Hi I want to work around a ‘bug’ in certain RSS-feeds, which use an incorrect namespace for the mediaRSS module. I tried to do it by manipulating the DOM programmatically, but using XSLT seems more flexible to me.
Example:
<media:thumbnail xmlns:media="http://search.yahoo.com/mrss" url="http://www.suedkurier.de/storage/pic/dpa/infoline/brennpunkte/4311018_0_merkelxI_24280028_original.large-4-3-800-199-0-3131-2202.jpg" />
<media:thumbnail url="http://www.suedkurier.de/storage/pic/dpa/infoline/brennpunkte/4311018_0_merkelxI_24280028_original.large-4-3-800-199-0-3131-2202.jpg" />
Where the namespace must be http://search.yahoo.com/mrss/ (mind the slash).
This is my stylesheet:
<?xml version="1.0" encoding="UTF-8"?>
<xsl:stylesheet version="1.0"
xmlns:xsl="http://www.w3.org/1999/XSL/Transform">
<xsl:template match="//*[namespace-uri()='http://search.yahoo.com/mrss']">
<xsl:element name="{local-name()}" namespace="http://search.yahoo.com/mrss/" >
<xsl:apply-templates select="@*|*|text()" />
</xsl:element>
</xsl:template>
</xsl:stylesheet>
Unfortunately the result of the transformation is an invalid XML and my RSS-Parser (ROME Library) does not parse the feed anymore:
java.lang.IllegalStateException: Root element not set
at org.jdom.Document.getRootElement(Document.java:218)
at com.sun.syndication.io.impl.RSS090Parser.isMyType(RSS090Parser.java:58)
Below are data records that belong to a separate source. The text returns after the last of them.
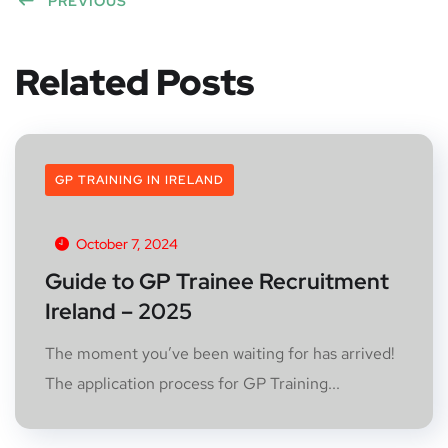
PREVIOUS
Related Posts
GP TRAINING IN IRELAND
October 7, 2024
Guide to GP Trainee Recruitment
Ireland – 2025
The moment you’ve been waiting for has arrived!
The application process for GP Training...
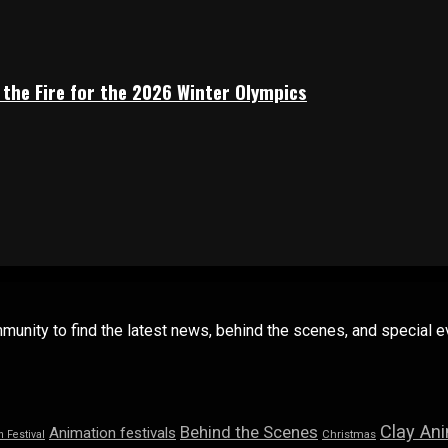
 the Fire for the 2026 Winter Olympics
mmunity to find the latest news, behind the scenes, and special
Clay An
Behind the Scenes
Animation festivals
n Festival
Christmas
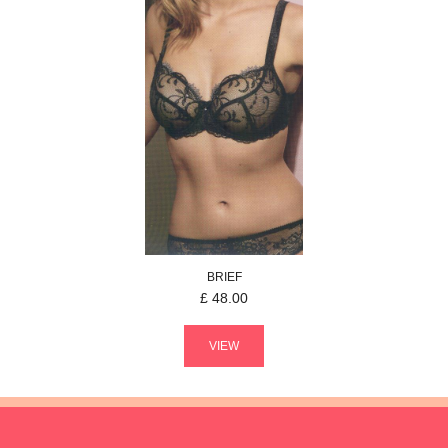
BRIEF
£
48.00
VIEW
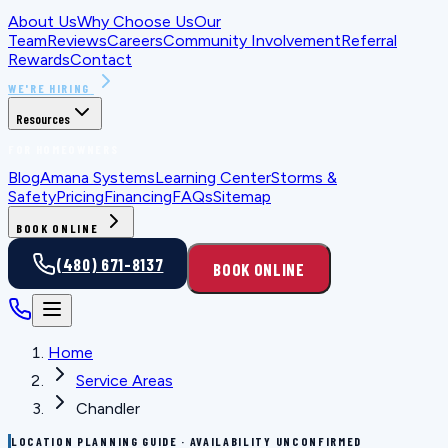
About Us
Why Choose Us
Our
Team
Reviews
Careers
Community Involvement
Referral
Rewards
Contact
WE'RE HIRING
Resources
FOR HOMEOWNERS
Blog
Amana Systems
Learning Center
Storms &
Safety
Pricing
Financing
FAQs
Sitemap
BOOK ONLINE
(480) 671-8137
BOOK ONLINE
Home
Service Areas
Chandler
LOCATION PLANNING GUIDE · AVAILABILITY UNCONFIRMED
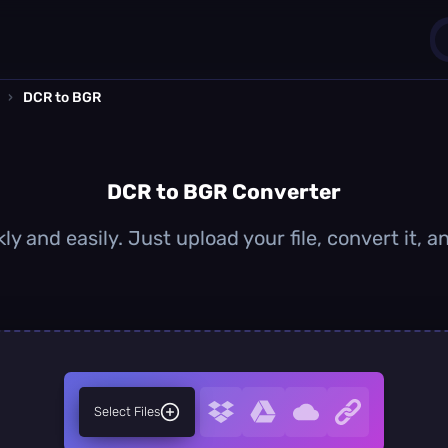
›
DCR to BGR
1
0
DCR to BGR Converter
y and easily. Just upload your file, convert it,
Select Files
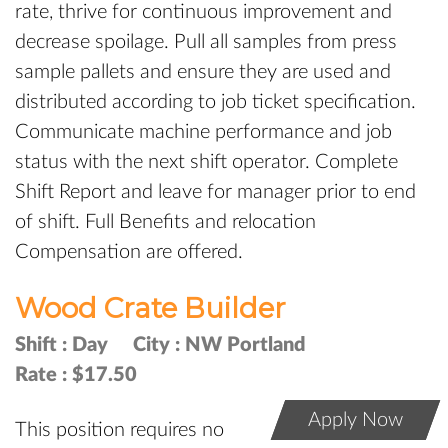
rate, thrive for continuous improvement and
decrease spoilage. Pull all samples from press
sample pallets and ensure they are used and
distributed according to job ticket specification.
Communicate machine performance and job
status with the next shift operator. Complete
Shift Report and leave for manager prior to end
of shift. Full Benefits and relocation
Compensation are offered.
Wood Crate Builder
Shift :
Day
City :
NW Portland
Rate :
$17.50
Apply Now
This position requires no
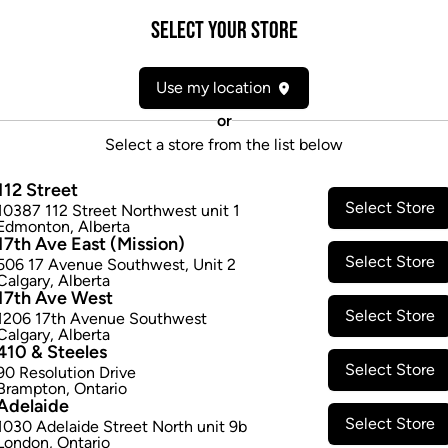
Attributes
Select your Store
Form:
Dried Flower
Use my location
Cultivator:
Indica
Consumption method:
Smoke/V
or
Lineage:
Blend
Select a store from the list below
Dominant effect:
Relaxed
112 Street
Select Store
10387 112 Street Northwest unit 1
THC / CBD Range
Edmonton
,
Alberta
17th Ave East (Mission)
Select Store
506 17 Avenue Southwest
,
Unit 2
THC:
210.0
-
270.0
mg/g
CBD:
0
Calgary
,
Alberta
17th Ave West
Select Store
1206 17th Avenue Southwest
Calgary
,
Alberta
410 & Steeles
Select Store
90 Resolution Drive
Brampton
,
Ontario
Adelaide
Select Store
1030 Adelaide Street North unit 9b
London
,
Ontario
at com.sun.syndication.io.impl.FeedParsers.getParserFor(FeedParsers.java:72)
at com.sun.syndication.io.WireFeedInput.build(WireFeedInput.java:273)
at com.sun.syndication.io.WireFeedInput.build(WireFeedInput.java:251)
... 8 more
What is wrong with my stylesheet?
You have half of the solution in your stylesheet.
You have put in a template to match (and correct) the elements with the wrong Media RSS namespace, but you don’t have anything to match the other elements/attributes in the RSS feed.
The built-in template rules are matching the rest of the document nodes, which will only copy the text nodes into the output. That does not preserve the original RSS feed’s XML and produces output that is not valid RSS XML structure.
Adding an identity transform template will ensure that the other nodes and attributes get copied into the output and will preserve the document content/structure.